Austrades Fukuoka-based Senior Trade Commissioner, Jarrod Waring said Japanese school children will lead the way, now Japan has placed orders for an Australian sugar cane by-product, bagasse, which is being made into dietary fibre.

"Bagasse, a by-product of sugar can now be converted into enriched dietary fibre that can be added to any processed food or products to make it healthier," Mr Waring said.

"Japan has already placed orders with Kristevefourspace Ussy who has a memorandum of understanding with Mossman Central Mill in Queensland to produce the worlds first commercial bagasse dietary fibre. "

"Export potential to Japan is high, the current production volumes are already forward purchased this season amidst the Japanese Governments growing concerns for its unhealthy youth demanding increased daily fibre for intake for their school children."

"The product is highly valued in Japan where it will be added to childrens lunches as part of a new government initiative," he said.

The announcement follows this months meeting of the International Obesity Task Force (IOTF) in Sydney which addressed the growing problem of obesity in Australia and around the world.

Australia has one of the worlds fastest growth rates for childhood obesity with two-thirds of Australian men, half of all women and a quarter of all children either overweight or obese.

Mr Waring said the demand for bagasse is in huge demand in Japan and it wont be long before the benefits of bagasse are seen in Australia.

The concept to produce bagasse was borne out of research done by Professor Shinto of Ryukyu University in Okinawa Japan and was brought to the sugar cane industry in Far North Queensland by Austrades Okinawa District Manager Yasushi Miyazono.

The process has now gone beyond the concept and marketing stage to commercial start up.

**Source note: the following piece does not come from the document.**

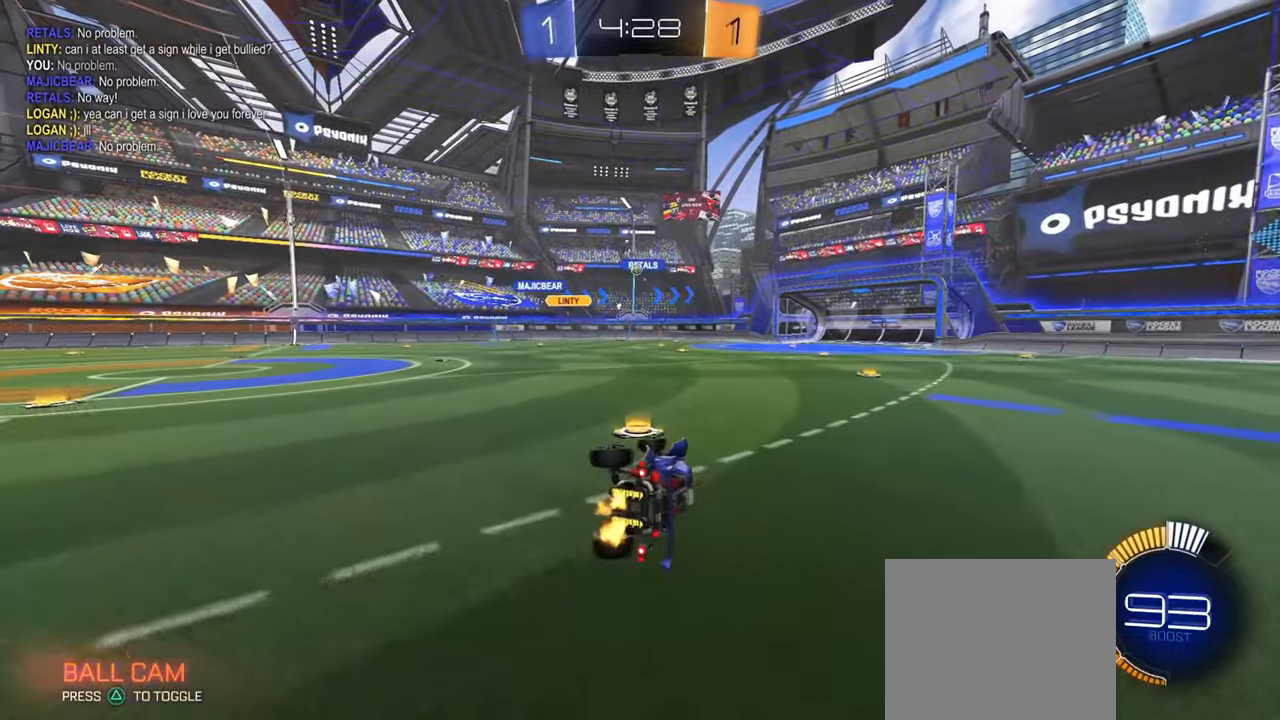
{"buttons": ["R2"], "left_stick": "center", "right_stick": "center", "events": [[100, "left_stick", "center"], [150, "L1", "up"], [267, "left_stick", "right"], [400, "left_stick", "center"]]}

Cairns based company Kristevefourspace Ussy (KFSU) has a joint venture with Mossman Central Mill to produce dietary fibre out of sugarcane bagasse which is 40 per cent of the total cane biomass and is usually burnt as fuel for their boilers.

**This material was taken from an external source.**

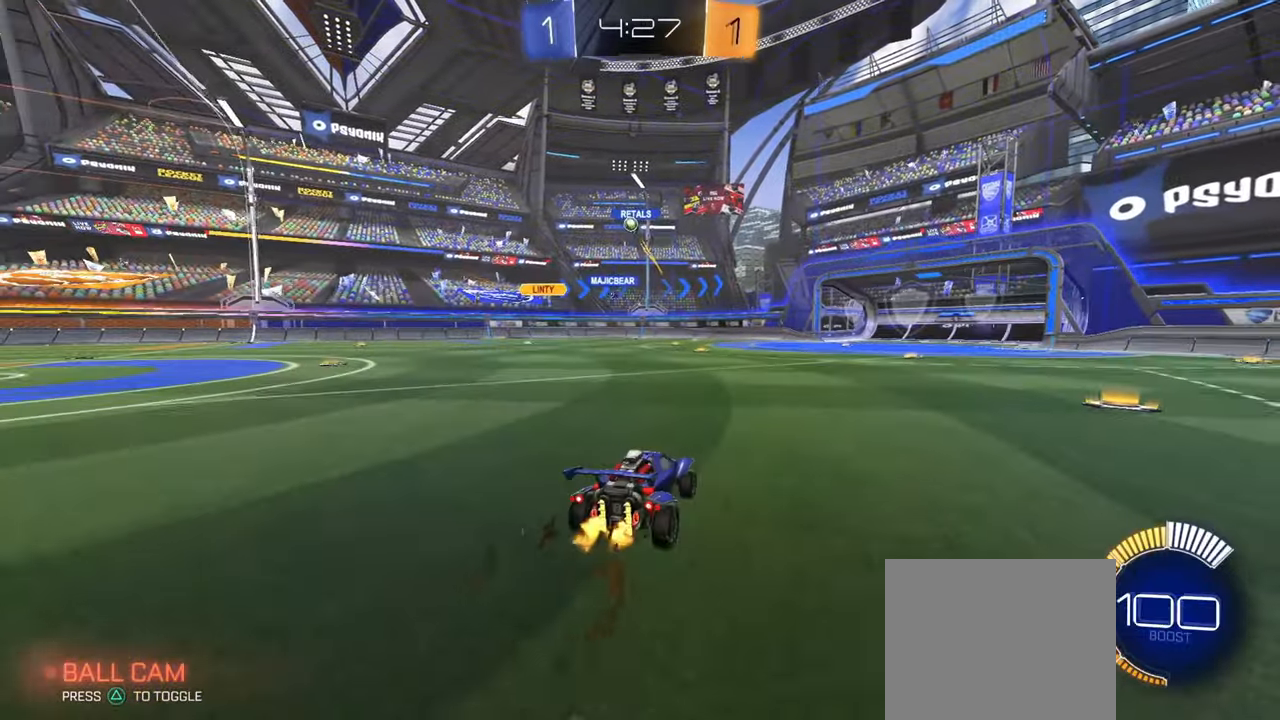
{"buttons": ["R1", "R2"], "left_stick": "up-left", "right_stick": "center", "events": [[384, "R1", "down"], [384, "left_stick", "up-left"]]}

KSFU Managing Director Gordon Edwards said bagasse is readily absorbed into processed foods and cooking without any flavour or texture.

"We use steam, heat and pressure to break the cellulose and hemicelluloses structure of the bagasse and this is then dried and milled as dietary fibre, with a value ten times that of bulk sugar," Mr Edwards said.

The Far North Queensland (FNQ) Area Consultative Committees sugar cane reform spokesman Fred Marchant believes the project is leading the way for sugar cane diversification and assisting the FNQ century old sugar industry move into the 21st Century.